| WORK REQUIRED |
Which lines in the records below contain the string "acousticguitarsteel"? Return each of them, treating uppercase and lowercase as different.

Stored entries:
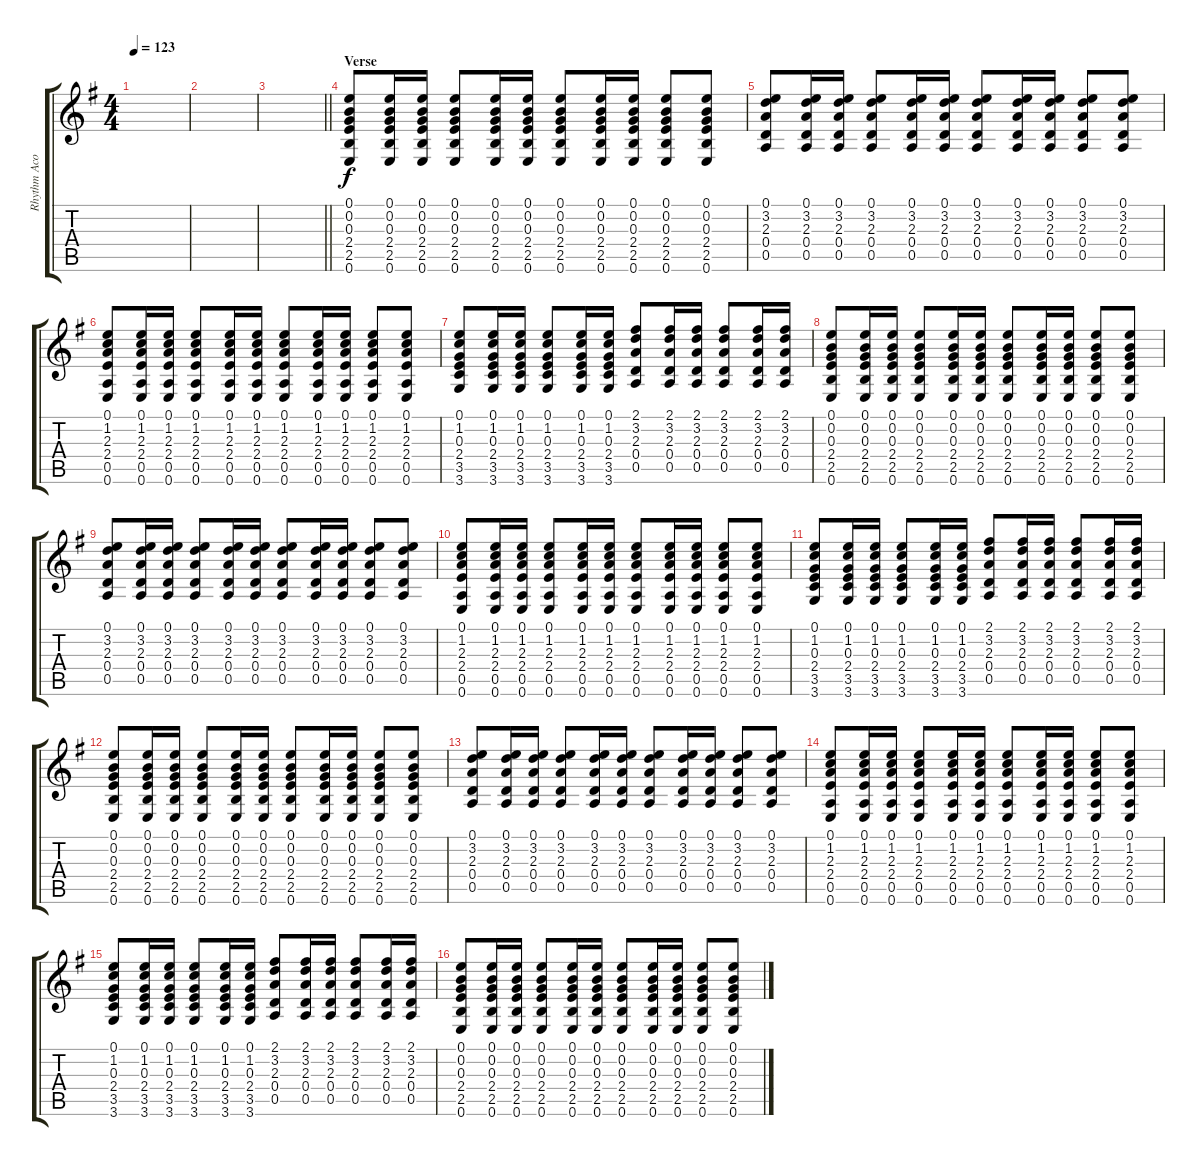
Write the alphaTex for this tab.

\track ("Rhythm Acoustic" "Rhythm Aco") {instrument acousticguitarsteel}
\staff {score tabs}
\tuning (E4 B3 G3 D3 A2 E2) {hide}
\ts (4 4)
\tempo 123
\clef g2
\ks g
|
|
\barLineRight lightlight
|
\section ("" "Verse")
(0.1 0.2 0.3 2.4 2.5 0.6).8{volume 4} (0.1 0.2 0.3 2.4 2.5 0.6).16 (0.1 0.2 0.3 2.4 2.5 0.6).16 (0.1 0.2 0.3 2.4 2.5 0.6).8 (0.1 0.2 0.3 2.4 2.5 0.6).16 (0.1 0.2 0.3 2.4 2.5 0.6).16 (0.1 0.2 0.3 2.4 2.5 0.6).8 (0.1 0.2 0.3 2.4 2.5 0.6).16 (0.1 0.2 0.3 2.4 2.5 0.6).16 (0.1 0.2 0.3 2.4 2.5 0.6).8 (0.1 0.2 0.3 2.4 2.5 0.6).8 |
(0.1 3.2 2.3 0.4 0.5).8 (0.1 3.2 2.3 0.4 0.5).16 (0.1 3.2 2.3 0.4 0.5).16 (0.1 3.2 2.3 0.4 0.5).8 (0.1 3.2 2.3 0.4 0.5).16 (0.1 3.2 2.3 0.4 0.5).16 (0.1 3.2 2.3 0.4 0.5).8 (0.1 3.2 2.3 0.4 0.5).16 (0.1 3.2 2.3 0.4 0.5).16 (0.1 3.2 2.3 0.4 0.5).8 (0.1 3.2 2.3 0.4 0.5).8 |
(0.1 1.2 2.3 2.4 0.5 0.6).8 (0.1 1.2 2.3 2.4 0.5 0.6).16 (0.1 1.2 2.3 2.4 0.5 0.6).16 (0.1 1.2 2.3 2.4 0.5 0.6).8 (0.1 1.2 2.3 2.4 0.5 0.6).16 (0.1 1.2 2.3 2.4 0.5 0.6).16 (0.1 1.2 2.3 2.4 0.5 0.6).8 (0.1 1.2 2.3 2.4 0.5 0.6).16 (0.1 1.2 2.3 2.4 0.5 0.6).16 (0.1 1.2 2.3 2.4 0.5 0.6).8 (0.1 1.2 2.3 2.4 0.5 0.6).8 |
(0.1 1.2 0.3 2.4 3.5 3.6).8 (0.1 1.2 0.3 2.4 3.5 3.6).16 (0.1 1.2 0.3 2.4 3.5 3.6).16 (0.1 1.2 0.3 2.4 3.5 3.6).8 (0.1 1.2 0.3 2.4 3.5 3.6).16 (0.1 1.2 0.3 2.4 3.5 3.6).16 (2.1 3.2 2.3 0.4 0.5).8 (2.1 3.2 2.3 0.4 0.5).16 (2.1 3.2 2.3 0.4 0.5).16 (2.1 3.2 2.3 0.4 0.5).8 (2.1 3.2 2.3 0.4 0.5).16 (2.1 3.2 2.3 0.4 0.5).16 |
(0.1 0.2 0.3 2.4 2.5 0.6).8 (0.1 0.2 0.3 2.4 2.5 0.6).16 (0.1 0.2 0.3 2.4 2.5 0.6).16 (0.1 0.2 0.3 2.4 2.5 0.6).8 (0.1 0.2 0.3 2.4 2.5 0.6).16 (0.1 0.2 0.3 2.4 2.5 0.6).16 (0.1 0.2 0.3 2.4 2.5 0.6).8 (0.1 0.2 0.3 2.4 2.5 0.6).16 (0.1 0.2 0.3 2.4 2.5 0.6).16 (0.1 0.2 0.3 2.4 2.5 0.6).8 (0.1 0.2 0.3 2.4 2.5 0.6).8 |
(0.1 3.2 2.3 0.4 0.5).8 (0.1 3.2 2.3 0.4 0.5).16 (0.1 3.2 2.3 0.4 0.5).16 (0.1 3.2 2.3 0.4 0.5).8 (0.1 3.2 2.3 0.4 0.5).16 (0.1 3.2 2.3 0.4 0.5).16 (0.1 3.2 2.3 0.4 0.5).8 (0.1 3.2 2.3 0.4 0.5).16 (0.1 3.2 2.3 0.4 0.5).16 (0.1 3.2 2.3 0.4 0.5).8 (0.1 3.2 2.3 0.4 0.5).8 |
(0.1 1.2 2.3 2.4 0.5 0.6).8 (0.1 1.2 2.3 2.4 0.5 0.6).16 (0.1 1.2 2.3 2.4 0.5 0.6).16 (0.1 1.2 2.3 2.4 0.5 0.6).8 (0.1 1.2 2.3 2.4 0.5 0.6).16 (0.1 1.2 2.3 2.4 0.5 0.6).16 (0.1 1.2 2.3 2.4 0.5 0.6).8 (0.1 1.2 2.3 2.4 0.5 0.6).16 (0.1 1.2 2.3 2.4 0.5 0.6).16 (0.1 1.2 2.3 2.4 0.5 0.6).8 (0.1 1.2 2.3 2.4 0.5 0.6).8 |
(0.1 1.2 0.3 2.4 3.5 3.6).8 (0.1 1.2 0.3 2.4 3.5 3.6).16 (0.1 1.2 0.3 2.4 3.5 3.6).16 (0.1 1.2 0.3 2.4 3.5 3.6).8 (0.1 1.2 0.3 2.4 3.5 3.6).16 (0.1 1.2 0.3 2.4 3.5 3.6).16 (2.1 3.2 2.3 0.4 0.5).8 (2.1 3.2 2.3 0.4 0.5).16 (2.1 3.2 2.3 0.4 0.5).16 (2.1 3.2 2.3 0.4 0.5).8 (2.1 3.2 2.3 0.4 0.5).16 (2.1 3.2 2.3 0.4 0.5).16 |
(0.1 0.2 0.3 2.4 2.5 0.6).8 (0.1 0.2 0.3 2.4 2.5 0.6).16 (0.1 0.2 0.3 2.4 2.5 0.6).16 (0.1 0.2 0.3 2.4 2.5 0.6).8 (0.1 0.2 0.3 2.4 2.5 0.6).16 (0.1 0.2 0.3 2.4 2.5 0.6).16 (0.1 0.2 0.3 2.4 2.5 0.6).8 (0.1 0.2 0.3 2.4 2.5 0.6).16 (0.1 0.2 0.3 2.4 2.5 0.6).16 (0.1 0.2 0.3 2.4 2.5 0.6).8 (0.1 0.2 0.3 2.4 2.5 0.6).8 |
(0.1 3.2 2.3 0.4 0.5).8 (0.1 3.2 2.3 0.4 0.5).16 (0.1 3.2 2.3 0.4 0.5).16 (0.1 3.2 2.3 0.4 0.5).8 (0.1 3.2 2.3 0.4 0.5).16 (0.1 3.2 2.3 0.4 0.5).16 (0.1 3.2 2.3 0.4 0.5).8 (0.1 3.2 2.3 0.4 0.5).16 (0.1 3.2 2.3 0.4 0.5).16 (0.1 3.2 2.3 0.4 0.5).8 (0.1 3.2 2.3 0.4 0.5).8 |
(0.1 1.2 2.3 2.4 0.5 0.6).8 (0.1 1.2 2.3 2.4 0.5 0.6).16 (0.1 1.2 2.3 2.4 0.5 0.6).16 (0.1 1.2 2.3 2.4 0.5 0.6).8 (0.1 1.2 2.3 2.4 0.5 0.6).16 (0.1 1.2 2.3 2.4 0.5 0.6).16 (0.1 1.2 2.3 2.4 0.5 0.6).8 (0.1 1.2 2.3 2.4 0.5 0.6).16 (0.1 1.2 2.3 2.4 0.5 0.6).16 (0.1 1.2 2.3 2.4 0.5 0.6).8 (0.1 1.2 2.3 2.4 0.5 0.6).8 |
(0.1 1.2 0.3 2.4 3.5 3.6).8 (0.1 1.2 0.3 2.4 3.5 3.6).16 (0.1 1.2 0.3 2.4 3.5 3.6).16 (0.1 1.2 0.3 2.4 3.5 3.6).8 (0.1 1.2 0.3 2.4 3.5 3.6).16 (0.1 1.2 0.3 2.4 3.5 3.6).16 (2.1 3.2 2.3 0.4 0.5).8 (2.1 3.2 2.3 0.4 0.5).16 (2.1 3.2 2.3 0.4 0.5).16 (2.1 3.2 2.3 0.4 0.5).8 (2.1 3.2 2.3 0.4 0.5).16 (2.1 3.2 2.3 0.4 0.5).16 |
(0.1 0.2 0.3 2.4 2.5 0.6).8 (0.1 0.2 0.3 2.4 2.5 0.6).16 (0.1 0.2 0.3 2.4 2.5 0.6).16 (0.1 0.2 0.3 2.4 2.5 0.6).8 (0.1 0.2 0.3 2.4 2.5 0.6).16 (0.1 0.2 0.3 2.4 2.5 0.6).16 (0.1 0.2 0.3 2.4 2.5 0.6).8 (0.1 0.2 0.3 2.4 2.5 0.6).16 (0.1 0.2 0.3 2.4 2.5 0.6).16 (0.1 0.2 0.3 2.4 2.5 0.6).8 (0.1 0.2 0.3 2.4 2.5 0.6).8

| SOLUTION FOR THIS PROBLEM |
\track ("Rhythm Acoustic" "Rhythm Aco") {instrument acousticguitarsteel}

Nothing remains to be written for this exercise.